RECURSO ESPECIAL - ALÍNEAS "A" E "C" - TRIBUTÁRIO - IMPOSTO DE RENDA
DE PESSOA FÍSICA - REMESSA DE NUMERÁRIOS AO EXTERIOR PARA TRATAMENTO
DE SAÚDE DE DEPENDENTE - RETENÇÃO NA FONTE - PRESCRIÇÃO - TERMO A
QUO - TRIBUTO SUJEITO A LANÇAMENTO POR HOMOLOGAÇÃO - CINCO ANOS DA
DATA DE DECLARAÇÃO ANUAL DE RENDIMENTOS ACRESCIDOS DE MAIS CINCO
ANOS DA HOMOLOGAÇÃO - ACÓRDÃO RECORRIDO MANTIDO - PRINCÍPIO DA NON
REFORMATIO IN PEJUS - DIVERGÊNCIA JURISPRUDENCIAL NÃO CONFIGURADA.
A Primeira Seção desta Corte Superior de Justiça firmou o
entendimento segundo o qual na restituição do imposto de renda
descontado na fonte incide a regra geral do prazo prescricional
aplicada aos tributos sujeitos ao lançamento por homologação,
oportunidade em que este subscritor abandonou a posição até então
adotada, filiada à corrente que fixava o prazo prescricional em
cinco anos a contar da data de cada retenção (EREsp 289.398/DF,
Relator o subscritor deste, j. 27.11.2002).
O caso ora em apreço obedece ao mesmo raciocínio, embora não verse
sobre a retenção do imposto de renda por meio de desconto em folha
de pagamento, mas acerca da retenção efetuada quando da remessa de
numerário ao exterior para tratamento de saúde de dependente do
recorrente.
A retenção do imposto de renda na fonte cuida de mera antecipação do
imposto devido na declaração anual de rendimentos, uma vez que o
conceito de renda envolve necessariamente um período, que, conforme
determinado na Constituição Federal, é anual.

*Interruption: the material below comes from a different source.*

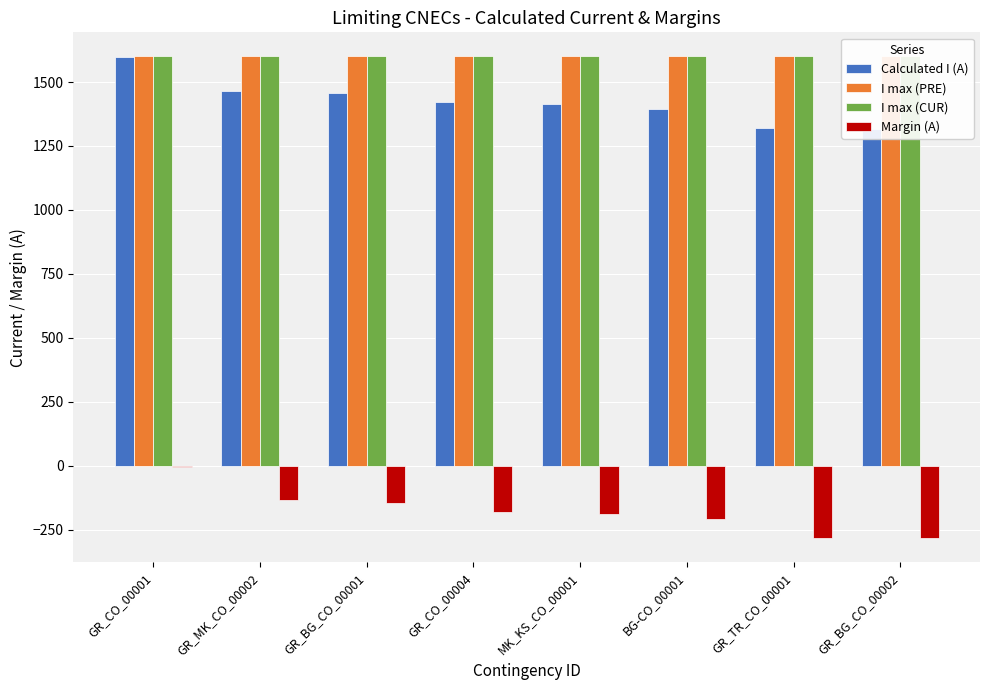

Is the value of I max (CUR) at GR_CO_00004 greater than the value of I max (PRE) at GR_CO_00001?

No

Mais a mais, é
complexa a hipótese de incidência do aludido imposto, cuja
ocorrência dá-se apenas ao final do ano-base, quando poderá se
verificar o último dos fatos requeridos pela hipótese de incidência
do tributo.
No caso dos autos, afirmou a Corte de origem que a retenção do
imposto de renda ocorreu entre junho de 1986 e agosto de 1987.

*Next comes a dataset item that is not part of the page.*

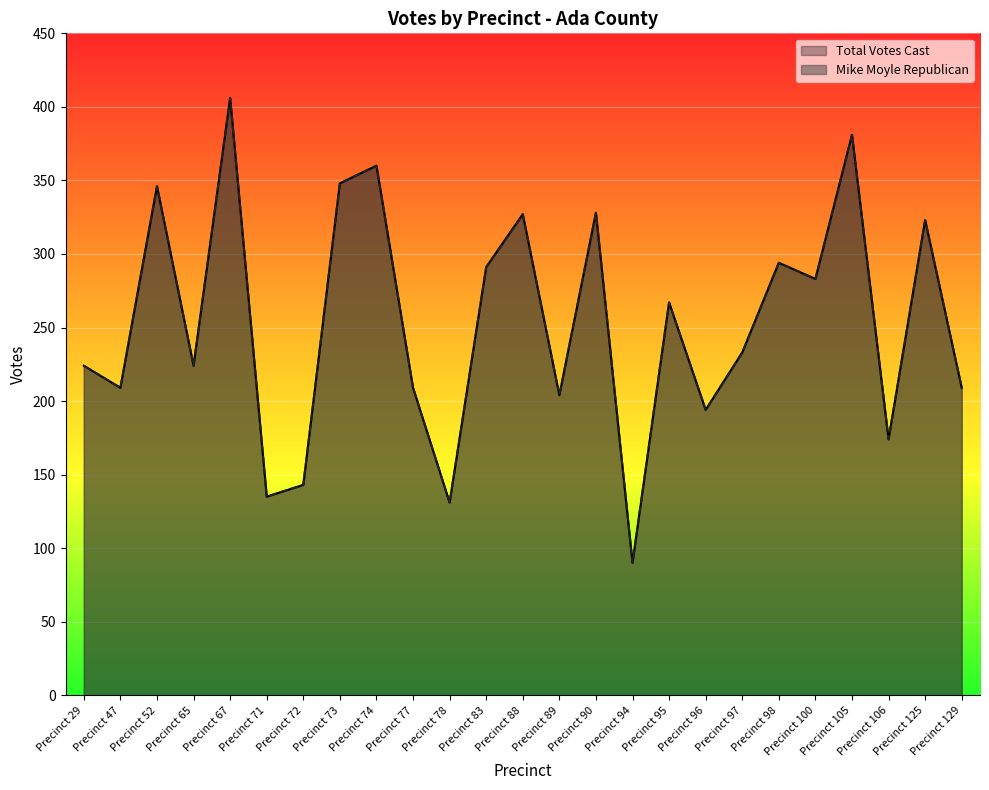

The value of Total Votes Cast at Precinct 89 is 72. True or false?

False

Contrariar esse entendimento, segundo pretende a recorrente,
implicaria no reexame de matéria fático-probatória, inviável no
âmbito do recurso especial em vista do óbice da Súmula n. 07 do STJ.

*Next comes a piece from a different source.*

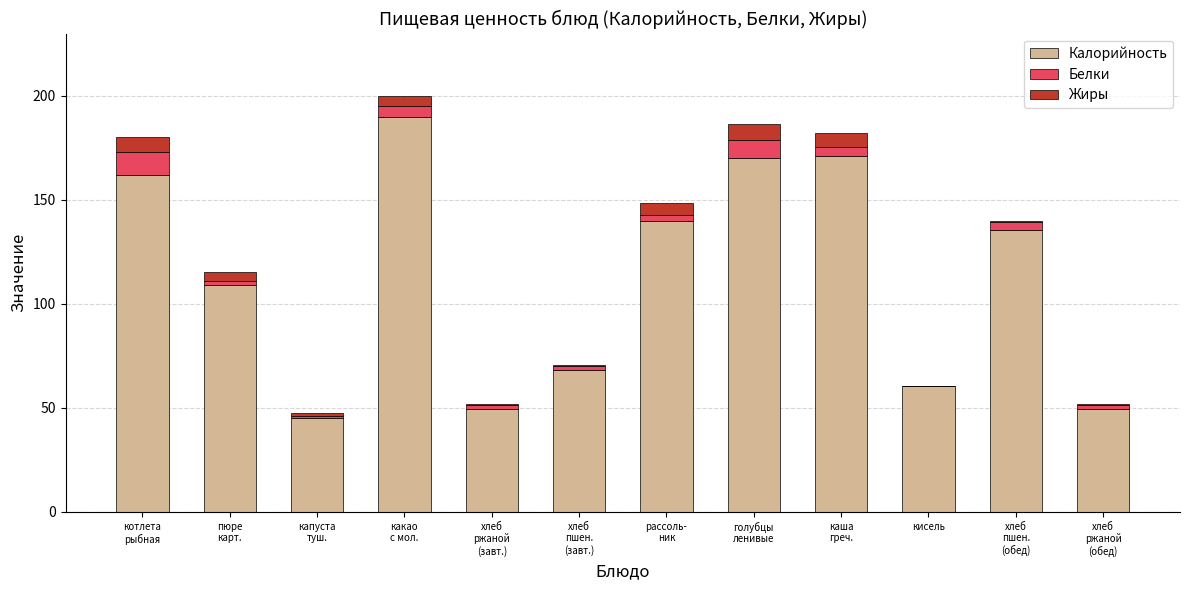

Are the bars horizontal?

No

Dessa forma, a contagem do prazo prescricional deveria ter seu
início com a declaração anual de rendimentos subseqüentes às
retenções indevidas, ou seja, em 1987 para os recolhimentos de 1986,
e em 1988 para os recolhimentos de 1987.
Tal solução, no entanto, encontra óbice no princípio da non
reformatio in pejus, por ser mais favorável ao contribuinte, autor
da ação de repetição, que não interpôs recurso especial,
conformando-se com o desfecho dado pelo v. acórdão recorrido. Na
hipótese, apenas a Fazenda Nacional interpôs recurso especial com o
intuito de que o prazo prescricional fosse de cinco anos contados do
recolhimento indevido, pretensão que não alcança o êxito almejado.
No tocante à alínea "c", não merece ser conhecido o recurso ante a
ausência de similitude fática entre os acórdãos cotejados e de
demonstração analítica da divergência jurisprudencial.
Recurso especial improvido.

Tribunal STJ
Processo REsp 584195 / PE RECURSO ESPECIAL 2003/0156435-9
Fonte DJ 10.05.2004 p. 257 RJADCOAS vol. 57 p. 58
Tópicos recurso especial, alíneas "a" e "c", tributário.